The Last Man in Europe by Dennis Glover

The Last Man in Europe, the debut novel from political speechwriter and academic Dennis Glover, follows the life of George Orwell, from 1936 when he was finishing his underrated novel Keep the Aspidistra Flying, through his fighting in Spain, to his death in 1950. During this period, Orwell would also write The Road to Wigan Pier, Homage to Catalonia, Coming Up for Air, Animal Farm, and Nineteen Eighty-Four. The final two would make him famous, the torturous writing of the last being what Glover’s book is ultimately about. He charts Orwell’s determination to finish the book, both while it was still relevant (it’s never not relevant), and while he was still alive – a determination that arguably shortened his life.

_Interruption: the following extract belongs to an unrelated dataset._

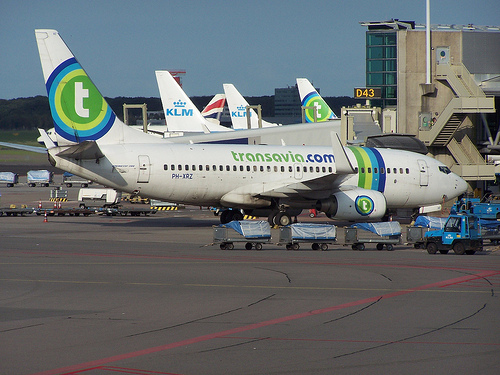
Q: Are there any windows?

What Glover is so good at doing is drawing the lines from his personal life (hinted at but not quite seen in his nonfiction) to his novels, particularly Nineteen Eighty-Four. Which is fitting, as Orwell himself was superb at seeing how circumstances or environments changed people’s behaviour (whether it be waiters in bad Parisian restaurants transforming between one room and the next in Down and Out in Paris and London, or natives of Barcelona moving with the political tide). Glover brilliantly captures Orwell’s suffering over the loss of his wife, the sudden shock of pain when shot in the neck by a sniper in Spain (similarly well rendered by Orwell himself in Homage), and the treatment for his advanced pulmonary tuberculosis that’s as terrifying as anything Nineteen Eighty-Four’s Winston endured (Orwell was dead within a year of publication).

Glover suggests that these coalesced to make a far darker and more hallucinatory book than we would otherwise have had; a book in which hope is flashed before us only to be crushed, showing us how utterly alien it is to such a world. Orwell came to call himself a socialist, though he was, in a way, a terrible one, being utterly immune to personality cults and to jargon (his essay ‘Politics and the English Language’ is likewise as relevant as ever today, whether it be regarding the language of politics, customer service or academia).

Which is no doubt why I had such admiration for his works in my early twenties, and why I return to him as a kind of moral grounding every few years. The Last Man in Europe provides excellent new insight into the works, the man, and what it means to both fear and stare down popularism and the totalitarian impulse.